**EXERCISE**
Pull out every line in the rows below that contains the word "could", and copy each one in full.
** Opening GIVEN RECORDS block **
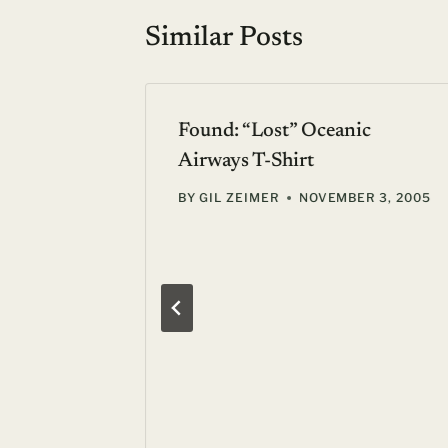
Similar Posts
Found: “Lost” Oceanic
Airways T-Shirt
BY
GIL ZEIMER
NOVEMBER 3, 2005
 London:
dges,
24, 2006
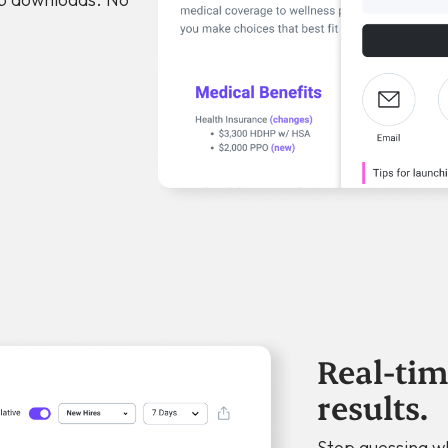
Real-tim
results.
Stop guessing w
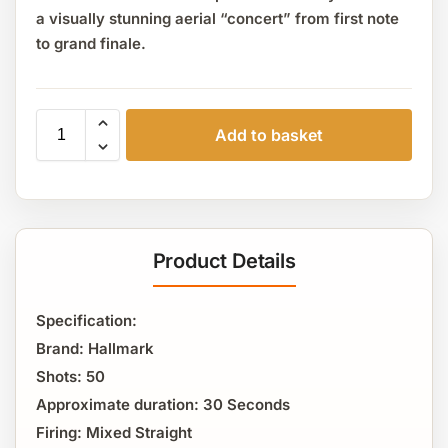
a visually stunning aerial “concert” from first note
to grand finale.
Add to basket
Product Details
Specification:
Brand: Hallmark
Shots: 50
Approximate duration: 30 Seconds
Firing: Mixed Straight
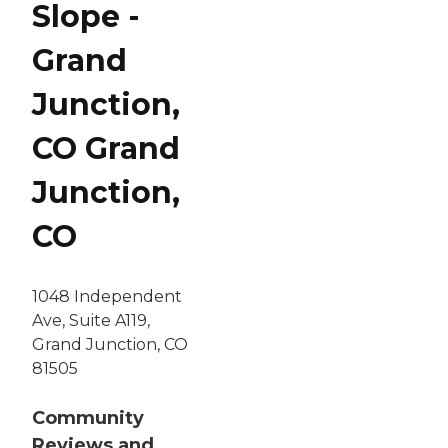
Slope -
Grand
Junction,
CO Grand
Junction,
CO
1048 Independent
Ave, Suite A119,
Grand Junction, CO
81505
Community
Reviews and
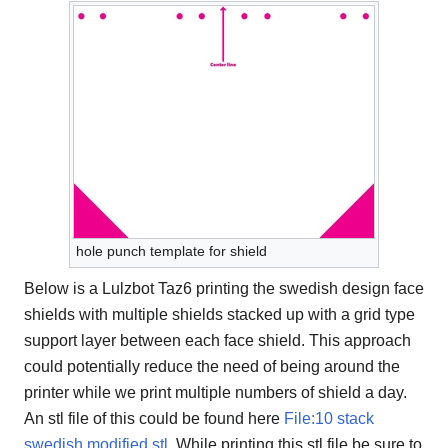
hole punch template for shield
Below is a Lulzbot Taz6 printing the swedish design face
shields with multiple shields stacked up with a grid type
support layer between each face shield. This approach
could potentially reduce the need of being around the
printer while we print multiple numbers of shield a day.
An stl file of this could be found here
File:10 stack
swedish modified.stl
. While printing this stl file be sure to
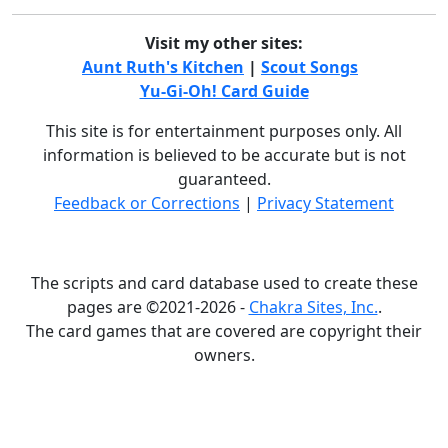
Visit my other sites:
Aunt Ruth's Kitchen
|
Scout Songs
Yu-Gi-Oh! Card Guide
This site is for entertainment purposes only. All
information is believed to be accurate but is not
guaranteed.
Feedback or Corrections
|
Privacy Statement
The scripts and card database used to create these
pages are ©2021-2026 -
Chakra Sites, Inc.
.
The card games that are covered are copyright their
owners.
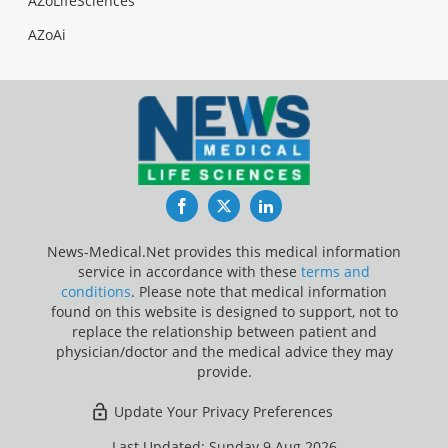
AZoLifeSciences
AZoAi
Facebook
Twitter
LinkedIn
News-Medical.Net provides this medical information
service in accordance with these
terms and
conditions
. Please note that medical information
found on this website is designed to support, not to
replace the relationship between patient and
physician/doctor and the medical advice they may
provide.
Update Your Privacy Preferences
Last Updated: Sunday 9 Aug 2026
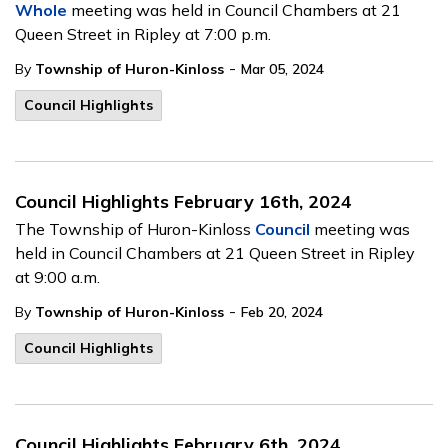
Whole
meeting was held in Council Chambers at 21
Queen Street in Ripley at 7:00 p.m.
-
By
Township of Huron-Kinloss
Mar 05, 2024
Council Highlights
Council Highlights February 16th, 2024
The Township of Huron-Kinloss
Council
meeting was
held in Council Chambers at 21 Queen Street in Ripley
at 9:00 a.m.
-
By
Township of Huron-Kinloss
Feb 20, 2024
Council Highlights
Council Highlights February 6th, 2024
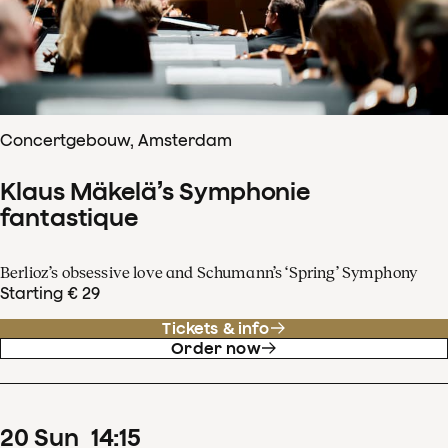
Concertgebouw, Amsterdam
Klaus Mäkelä’s Symphonie
fantastique
Berlioz’s obsessive love and Schumann’s ‘Spring’ Symphony
Starting € 29
Tickets & info
Order now
20
Sun
14
:
15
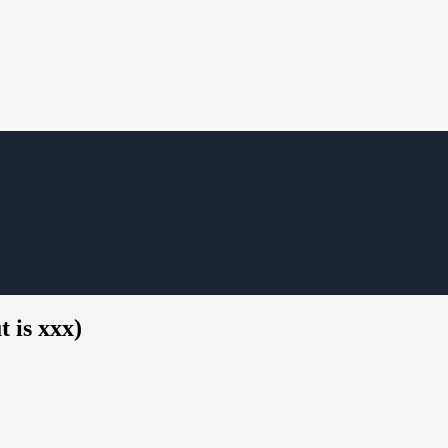
 is xxx)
** Closing GIVEN RECORDS block **
**ANSWER FOR THIS EXERCISE**
could potentially reduce the need of being around the
An stl file of this could be found here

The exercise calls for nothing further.